Alina und Eleni auf Kreta (Azubinen)

03/2022 – 04/2022 Praktikum in Griechenland

Wir, Eleni (21 Jahre) und Alina (21 Jahre) hatten uns dazu entschlossen im Rahmen unserer Ausbildung als Gesundheits-und Krankenpfleger/in ein sechswöchiges Praktikum in Griechenland zu absolvieren. Es interessierte uns sehr wie Gesundheits- und Krankenpfleger/in im Ausland arbeiten, was ihre Tätigkeitsbereiche sind und ob sie sich sehr von denen in Deutschland unterscheiden. Zudem wollten wir neue Erfahrungen sammeln und über uns selbst hinauswachsen.

 

Unser Praktikum

Auf der Insel Kreta waren wir in Hersonissos stationiert. Dort war auch unser neuer Arbeitsplatz für die kommenden sechs Wochen. An unserem ersten Praktikumstag waren wir sehr aufgeregt, wir wussten nicht was uns erwartet und freuten uns auf die Zeit in Griechenland.

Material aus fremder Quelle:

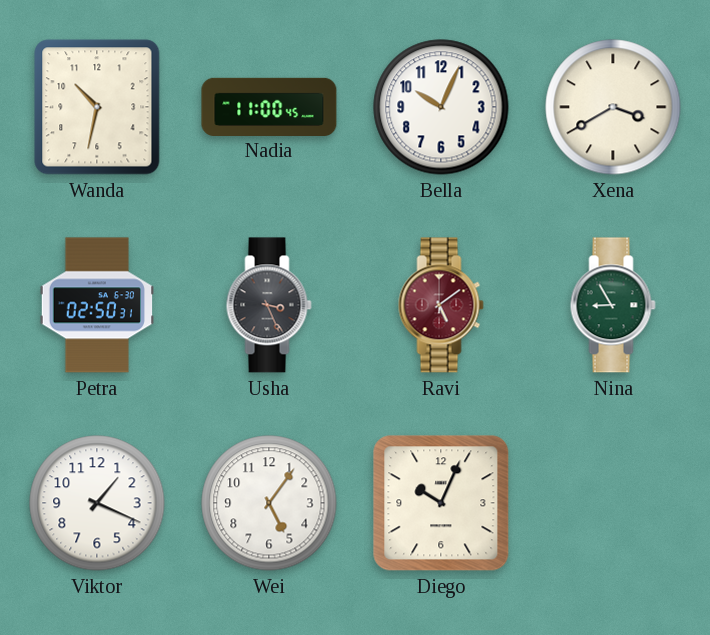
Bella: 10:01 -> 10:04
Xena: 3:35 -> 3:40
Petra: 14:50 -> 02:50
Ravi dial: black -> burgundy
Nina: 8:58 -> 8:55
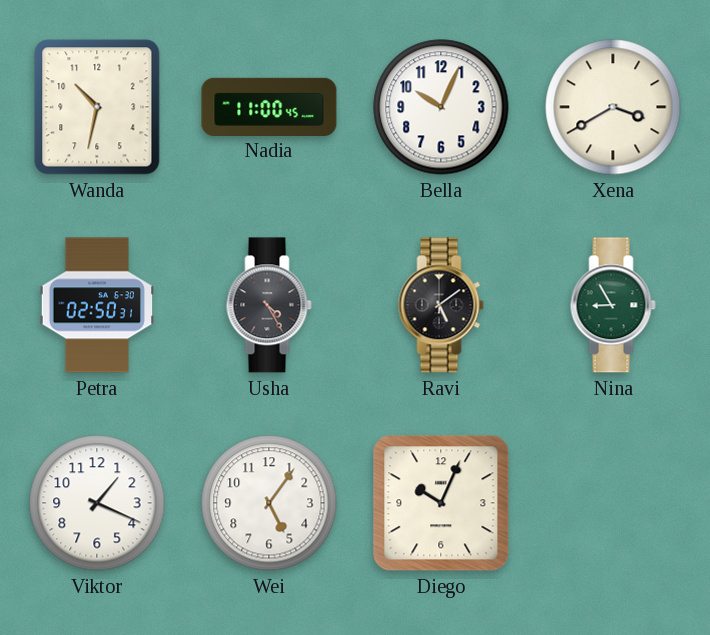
Usha: 3:26 -> 4:25
Ravi dial: burgundy -> black
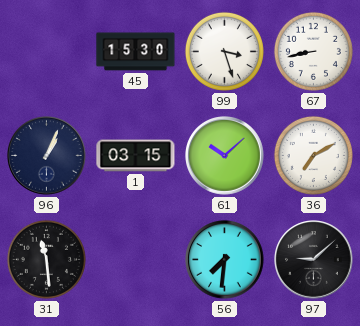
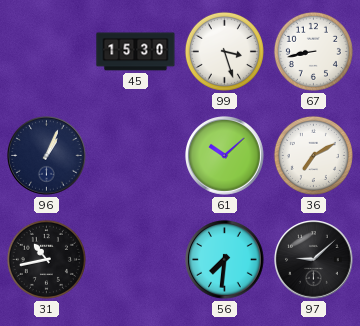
1: 03:15 -> none
31: 11:29 -> 10:43
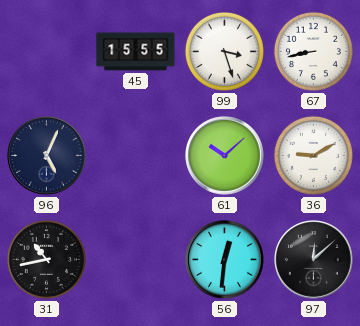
45: 15:30 -> 15:55
96: 1:04 -> 5:04
36: 7:10 -> 9:10
56: 7:31 -> 12:31
97: 9:08 -> 12:08
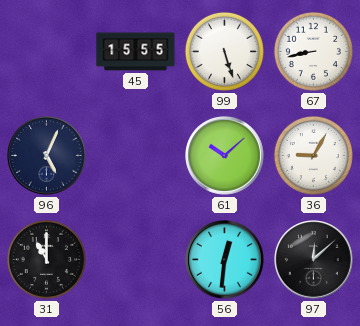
99: 3:27 -> 5:27
36: 9:10 -> 9:05
31: 10:43 -> 11:00
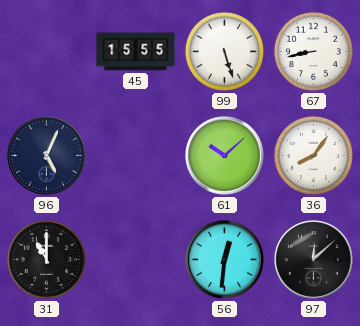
36: 9:05 -> 8:06
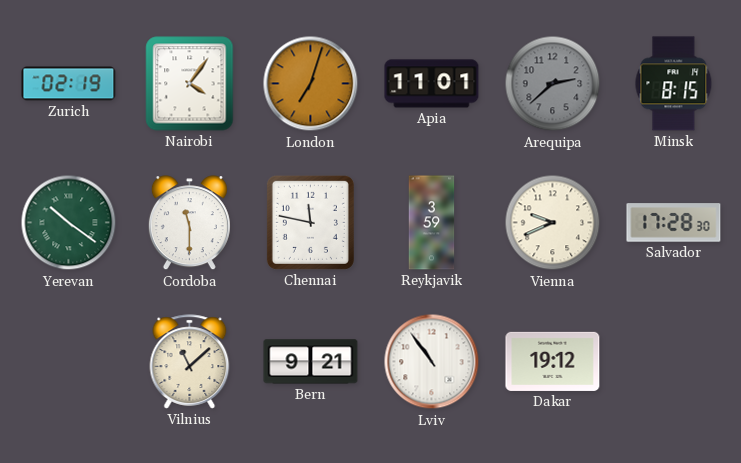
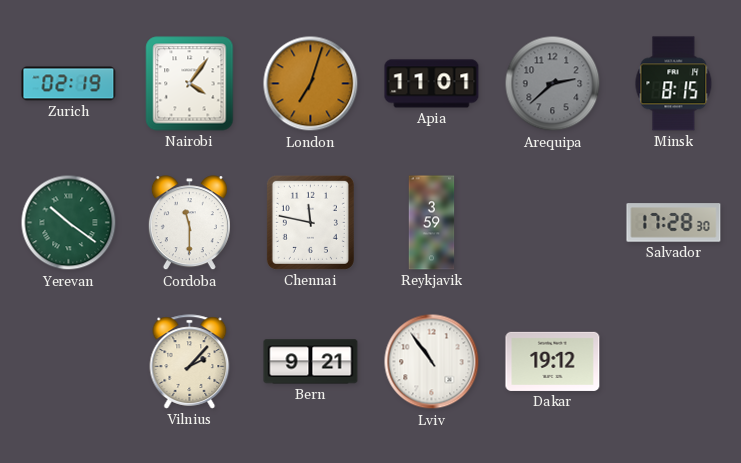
Vienna: 9:41 -> none
Vilnius: 11:08 -> 2:07
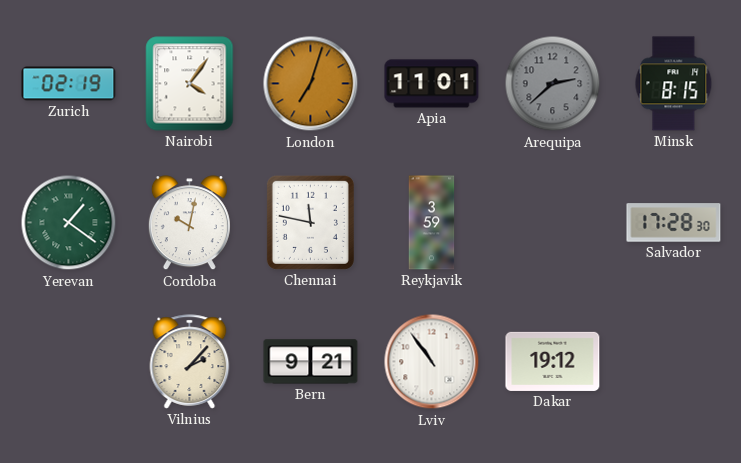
Yerevan: 10:21 -> 1:21
Cordoba: 11:30 -> 10:02
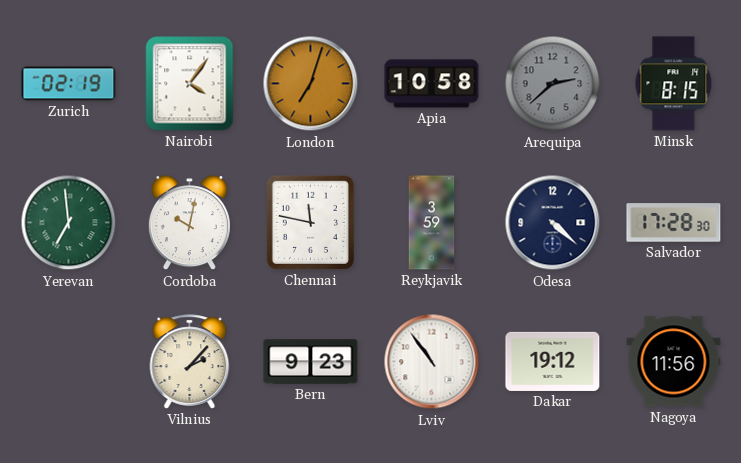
Apia: 11:01 -> 10:58
Yerevan: 1:21 -> 6:59
Odesa: none -> 4:22
Bern: 9:21 -> 9:23
Nagoya: none -> 11:56
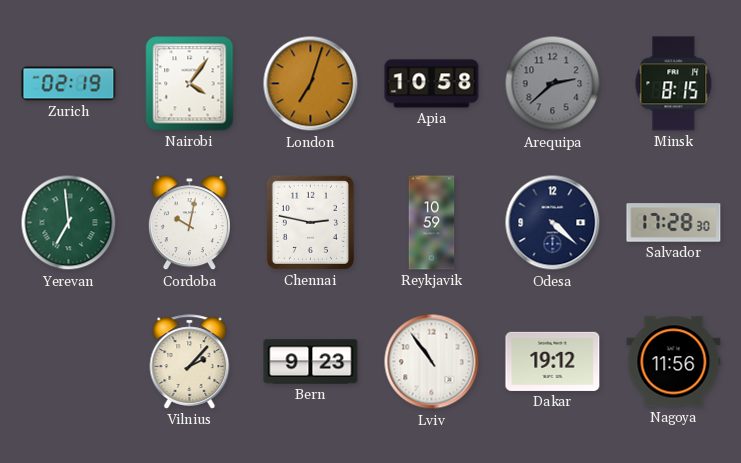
Chennai: 11:47 -> 2:47
Reykjavik: 3:59 -> 10:59
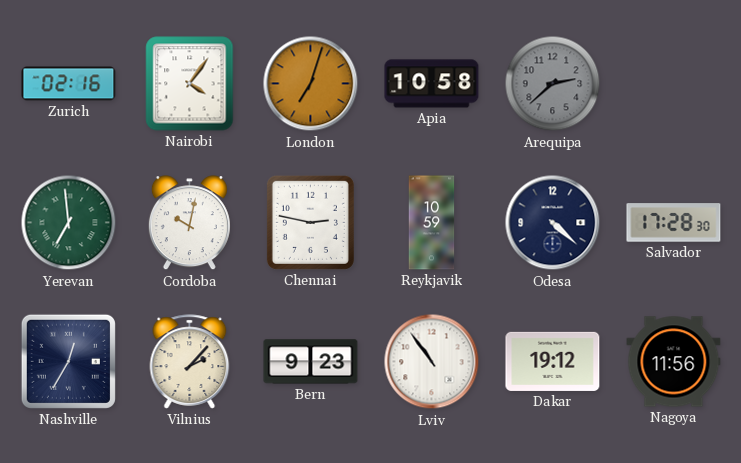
Zurich: 02:19 -> 02:16
Minsk: 8:15 -> none
Nashville: none -> 12:35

Zu unseren Aufgaben gehörten die Betreuung der Patienten, Blutabnahmen, Corona Rapid Tests und PCR- Tests durchzuführen, EKG´s (Elektrokardiogramms) bei den Patienten zu schreiben und ihre Vitalzeichen zu messen. In der Ambulanz die 24 Stunden geöffnet hat, arbeiten Ärzte die in verschiedenen Fachbereichen spezialisiert sind (Pädiatrie, Orthopädie, Kardiologie und Allgemeinmedizin). Außerdem besitzt die Ambulanz einen Röntgenbereich und zwei Rettungswagen.

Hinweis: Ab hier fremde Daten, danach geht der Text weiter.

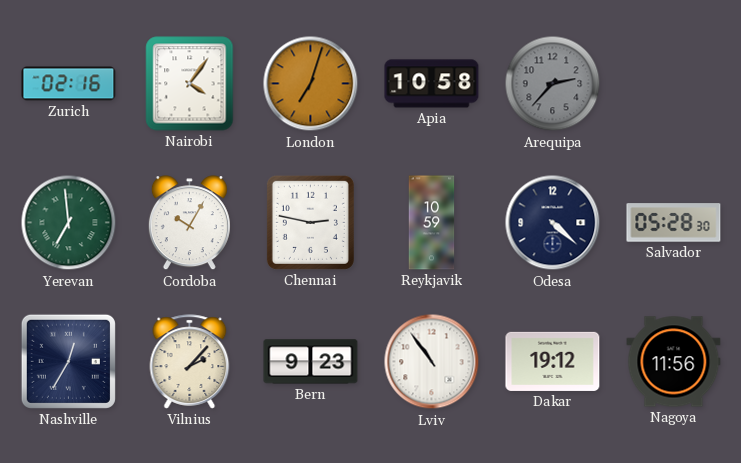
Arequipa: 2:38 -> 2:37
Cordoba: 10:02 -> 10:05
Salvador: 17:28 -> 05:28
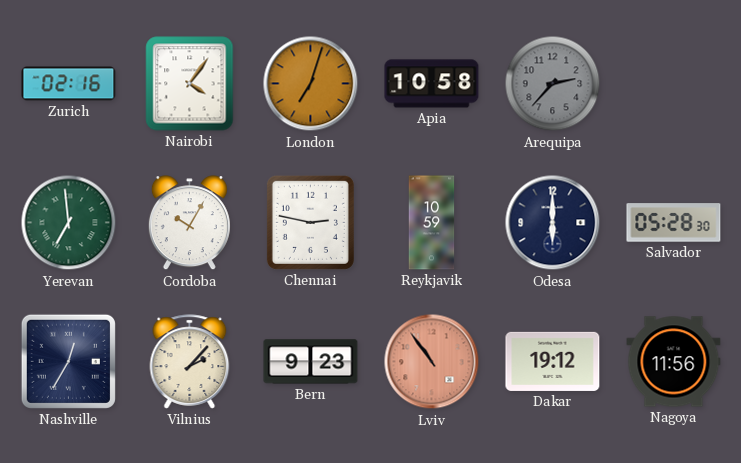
Odesa: 4:22 -> 6:00
Lviv dial: white -> salmon
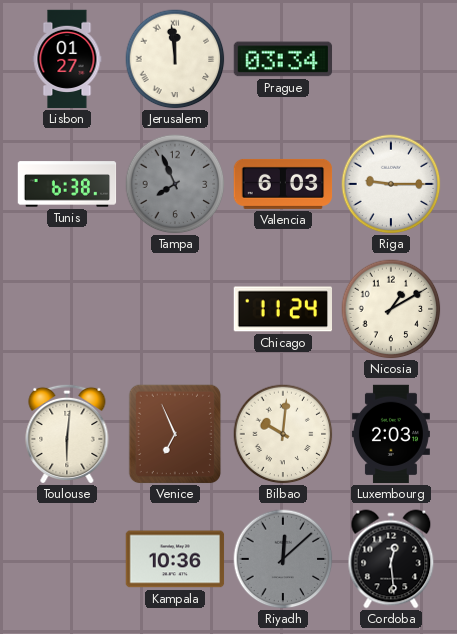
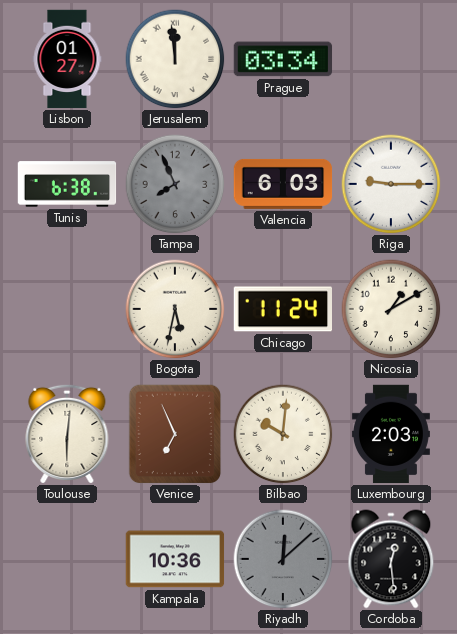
Bogota: none -> 5:32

Unser Praktikumsort war 40 min. mit dem Bus von unserer Unterkunft in Heraklion entfernt. Morgens sind wir mit dem Bus gefahren und nachmittags hat uns meistens ein sehr netter Arbeitskollege nach Heraklion gefahren.

 

 

 

Griechenland vs. Deutschland

Die Hygiene dort hat uns am ersten Tag etwas schockiert. Die sterilen Verhältnisse in Griechenland sind nicht vergleichbar mit denen die es in Deutschland gibt. Material was in Deutschland als ,,Einmal-Material'' benutzt und danach verworfen wird, wird dort sterilisiert und erneut verwendet. Viele Instrumente waren dreckig und gerostet.

Es gibt in Griechenland ein höheres hierarchisches Denken was sich in der Art und Weise des Arbeitens widerspiegelte. Arbeiten, was wir so aus Deutschland nicht kannten. Es gibt eine Rangordnung zwischen Ärzte und den Krankenpflegern. Es wurde teilweise respektlos und herablassend von den Ärzten zu den Krankenpflegern gesprochen. In den einzelnen Berufsgruppen und in den Pausen wurde freundlich miteinander umgegangen. Die Ärzte waren sehr freundlich zu uns und uns wurde mehrmals angeboten sich bei Fragen bei ihnen zu erkundigen.

 

Fazit

Wir waren sehr traurig als unser letzter Arbeitstag anbrach und uns bewusst wurde, dass es bald nach Hause gehen würde. Die sechs Wochen dort haben uns sehr gefallen, wir haben Erfahrungen gesammelt, sind teilweise an unsere Grenzen gekommen, als es um die Hygiene ging. Wir sind glücklich diese Entscheidung getroffen zu haben und würden es immer wieder tun!